■ YOUR ASSIGNMENT:
Having read the data, transcribe all of it without deviation.

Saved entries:
+--
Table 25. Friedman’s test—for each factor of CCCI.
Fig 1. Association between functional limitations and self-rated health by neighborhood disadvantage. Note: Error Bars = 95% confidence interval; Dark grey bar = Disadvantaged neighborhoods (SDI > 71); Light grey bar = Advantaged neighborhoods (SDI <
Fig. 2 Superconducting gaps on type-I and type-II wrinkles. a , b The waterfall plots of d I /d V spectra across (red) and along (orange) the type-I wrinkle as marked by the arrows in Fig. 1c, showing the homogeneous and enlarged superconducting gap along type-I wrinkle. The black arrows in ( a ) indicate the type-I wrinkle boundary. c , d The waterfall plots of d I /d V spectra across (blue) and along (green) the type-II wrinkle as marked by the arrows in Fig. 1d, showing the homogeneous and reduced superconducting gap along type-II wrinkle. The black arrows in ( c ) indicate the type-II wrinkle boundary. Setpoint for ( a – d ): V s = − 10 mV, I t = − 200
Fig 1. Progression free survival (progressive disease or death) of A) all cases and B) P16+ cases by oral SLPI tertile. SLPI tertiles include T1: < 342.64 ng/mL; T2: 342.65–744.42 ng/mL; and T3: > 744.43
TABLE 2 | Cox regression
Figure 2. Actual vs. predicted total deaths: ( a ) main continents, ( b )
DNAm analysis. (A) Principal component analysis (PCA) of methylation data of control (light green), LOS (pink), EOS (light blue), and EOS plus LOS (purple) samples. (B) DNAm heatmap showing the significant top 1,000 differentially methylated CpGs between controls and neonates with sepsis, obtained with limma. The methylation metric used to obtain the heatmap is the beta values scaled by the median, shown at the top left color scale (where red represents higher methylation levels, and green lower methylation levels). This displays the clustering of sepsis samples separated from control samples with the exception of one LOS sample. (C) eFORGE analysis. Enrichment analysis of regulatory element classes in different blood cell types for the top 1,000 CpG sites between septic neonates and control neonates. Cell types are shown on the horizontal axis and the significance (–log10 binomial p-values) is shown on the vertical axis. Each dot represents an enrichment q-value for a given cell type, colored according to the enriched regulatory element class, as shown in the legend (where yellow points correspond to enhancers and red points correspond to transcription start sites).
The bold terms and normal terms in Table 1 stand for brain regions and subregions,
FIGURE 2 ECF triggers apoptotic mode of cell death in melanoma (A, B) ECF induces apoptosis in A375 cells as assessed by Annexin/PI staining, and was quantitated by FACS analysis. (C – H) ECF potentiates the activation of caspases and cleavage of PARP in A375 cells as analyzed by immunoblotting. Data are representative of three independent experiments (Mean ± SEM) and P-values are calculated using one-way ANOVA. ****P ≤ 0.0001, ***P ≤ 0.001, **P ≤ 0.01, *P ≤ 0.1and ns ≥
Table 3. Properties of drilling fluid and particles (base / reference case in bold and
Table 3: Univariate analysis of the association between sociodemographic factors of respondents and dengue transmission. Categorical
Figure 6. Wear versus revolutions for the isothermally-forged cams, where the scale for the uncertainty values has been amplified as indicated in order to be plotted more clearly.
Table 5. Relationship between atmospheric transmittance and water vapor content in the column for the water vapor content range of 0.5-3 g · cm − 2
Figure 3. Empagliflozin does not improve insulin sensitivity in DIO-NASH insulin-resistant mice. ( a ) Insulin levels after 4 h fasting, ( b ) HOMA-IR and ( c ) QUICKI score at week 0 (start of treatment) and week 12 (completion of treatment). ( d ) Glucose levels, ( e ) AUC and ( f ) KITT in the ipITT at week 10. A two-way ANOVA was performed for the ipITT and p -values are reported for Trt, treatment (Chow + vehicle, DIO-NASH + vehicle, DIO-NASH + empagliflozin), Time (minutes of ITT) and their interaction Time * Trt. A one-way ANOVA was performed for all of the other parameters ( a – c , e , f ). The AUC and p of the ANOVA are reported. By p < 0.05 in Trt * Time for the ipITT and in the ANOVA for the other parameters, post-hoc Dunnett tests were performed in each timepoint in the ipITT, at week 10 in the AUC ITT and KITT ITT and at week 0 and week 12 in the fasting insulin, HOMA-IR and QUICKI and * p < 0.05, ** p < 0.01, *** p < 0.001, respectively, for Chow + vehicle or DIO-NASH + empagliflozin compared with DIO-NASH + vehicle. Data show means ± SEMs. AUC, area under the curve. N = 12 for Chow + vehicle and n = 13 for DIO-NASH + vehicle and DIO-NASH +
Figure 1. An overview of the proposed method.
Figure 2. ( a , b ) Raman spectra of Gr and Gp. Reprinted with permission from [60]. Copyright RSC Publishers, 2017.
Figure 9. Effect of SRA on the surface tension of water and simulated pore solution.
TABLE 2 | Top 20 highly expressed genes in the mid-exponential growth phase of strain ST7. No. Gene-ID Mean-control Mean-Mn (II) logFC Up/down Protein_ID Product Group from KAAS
+--
■ ANSWER TO THIS EXERCISE:
Table 25. Friedman’s test—for each factor of CCCI.
Fig 1. Association between functional limitations and self-rated health by neighborhood disadvantage. Note: Error Bars = 95% confidence interval; Dark grey bar = Disadvantaged neighborhoods (SDI > 71); Light grey bar = Advantaged neighborhoods (SDI <
Fig. 2 Superconducting gaps on type-I and type-II wrinkles. a , b The waterfall plots of d I /d V spectra across (red) and along (orange) the type-I wrinkle as marked by the arrows in Fig. 1c, showing the homogeneous and enlarged superconducting gap along type-I wrinkle. The black arrows in ( a ) indicate the type-I wrinkle boundary. c , d The waterfall plots of d I /d V spectra across (blue) and along (green) the type-II wrinkle as marked by the arrows in Fig. 1d, showing the homogeneous and reduced superconducting gap along type-II wrinkle. The black arrows in ( c ) indicate the type-II wrinkle boundary. Setpoint for ( a – d ): V s = − 10 mV, I t = − 200
Fig 1. Progression free survival (progressive disease or death) of A) all cases and B) P16+ cases by oral SLPI tertile. SLPI tertiles include T1: < 342.64 ng/mL; T2: 342.65–744.42 ng/mL; and T3: > 744.43
TABLE 2 | Cox regression
Figure 2. Actual vs. predicted total deaths: ( a ) main continents, ( b )
DNAm analysis. (A) Principal component analysis (PCA) of methylation data of control (light green), LOS (pink), EOS (light blue), and EOS plus LOS (purple) samples. (B) DNAm heatmap showing the significant top 1,000 differentially methylated CpGs between controls and neonates with sepsis, obtained with limma. The methylation metric used to obtain the heatmap is the beta values scaled by the median, shown at the top left color scale (where red represents higher methylation levels, and green lower methylation levels). This displays the clustering of sepsis samples separated from control samples with the exception of one LOS sample. (C) eFORGE analysis. Enrichment analysis of regulatory element classes in different blood cell types for the top 1,000 CpG sites between septic neonates and control neonates. Cell types are shown on the horizontal axis and the significance (–log10 binomial p-values) is shown on the vertical axis. Each dot represents an enrichment q-value for a given cell type, colored according to the enriched regulatory element class, as shown in the legend (where yellow points correspond to enhancers and red points correspond to transcription start sites).
The bold terms and normal terms in Table 1 stand for brain regions and subregions,
FIGURE 2 ECF triggers apoptotic mode of cell death in melanoma (A, B) ECF induces apoptosis in A375 cells as assessed by Annexin/PI staining, and was quantitated by FACS analysis. (C – H) ECF potentiates the activation of caspases and cleavage of PARP in A375 cells as analyzed by immunoblotting. Data are representative of three independent experiments (Mean ± SEM) and P-values are calculated using one-way ANOVA. ****P ≤ 0.0001, ***P ≤ 0.001, **P ≤ 0.01, *P ≤ 0.1and ns ≥
Table 3. Properties of drilling fluid and particles (base / reference case in bold and
Table 3: Univariate analysis of the association between sociodemographic factors of respondents and dengue transmission. Categorical
Figure 6. Wear versus revolutions for the isothermally-forged cams, where the scale for the uncertainty values has been amplified as indicated in order to be plotted more clearly.
Table 5. Relationship between atmospheric transmittance and water vapor content in the column for the water vapor content range of 0.5-3 g · cm − 2
Figure 3. Empagliflozin does not improve insulin sensitivity in DIO-NASH insulin-resistant mice. ( a ) Insulin levels after 4 h fasting, ( b ) HOMA-IR and ( c ) QUICKI score at week 0 (start of treatment) and week 12 (completion of treatment). ( d ) Glucose levels, ( e ) AUC and ( f ) KITT in the ipITT at week 10. A two-way ANOVA was performed for the ipITT and p -values are reported for Trt, treatment (Chow + vehicle, DIO-NASH + vehicle, DIO-NASH + empagliflozin), Time (minutes of ITT) and their interaction Time * Trt. A one-way ANOVA was performed for all of the other parameters ( a – c , e , f ). The AUC and p of the ANOVA are reported. By p < 0.05 in Trt * Time for the ipITT and in the ANOVA for the other parameters, post-hoc Dunnett tests were performed in each timepoint in the ipITT, at week 10 in the AUC ITT and KITT ITT and at week 0 and week 12 in the fasting insulin, HOMA-IR and QUICKI and * p < 0.05, ** p < 0.01, *** p < 0.001, respectively, for Chow + vehicle or DIO-NASH + empagliflozin compared with DIO-NASH + vehicle. Data show means ± SEMs. AUC, area under the curve. N = 12 for Chow + vehicle and n = 13 for DIO-NASH + vehicle and DIO-NASH +
Figure 1. An overview of the proposed method.
Figure 2. ( a , b ) Raman spectra of Gr and Gp. Reprinted with permission from [60]. Copyright RSC Publishers, 2017.
Figure 9. Effect of SRA on the surface tension of water and simulated pore solution.
TABLE 2 | Top 20 highly expressed genes in the mid-exponential growth phase of strain ST7. No. Gene-ID Mean-control Mean-Mn (II) logFC Up/down Protein_ID Product Group from KAAS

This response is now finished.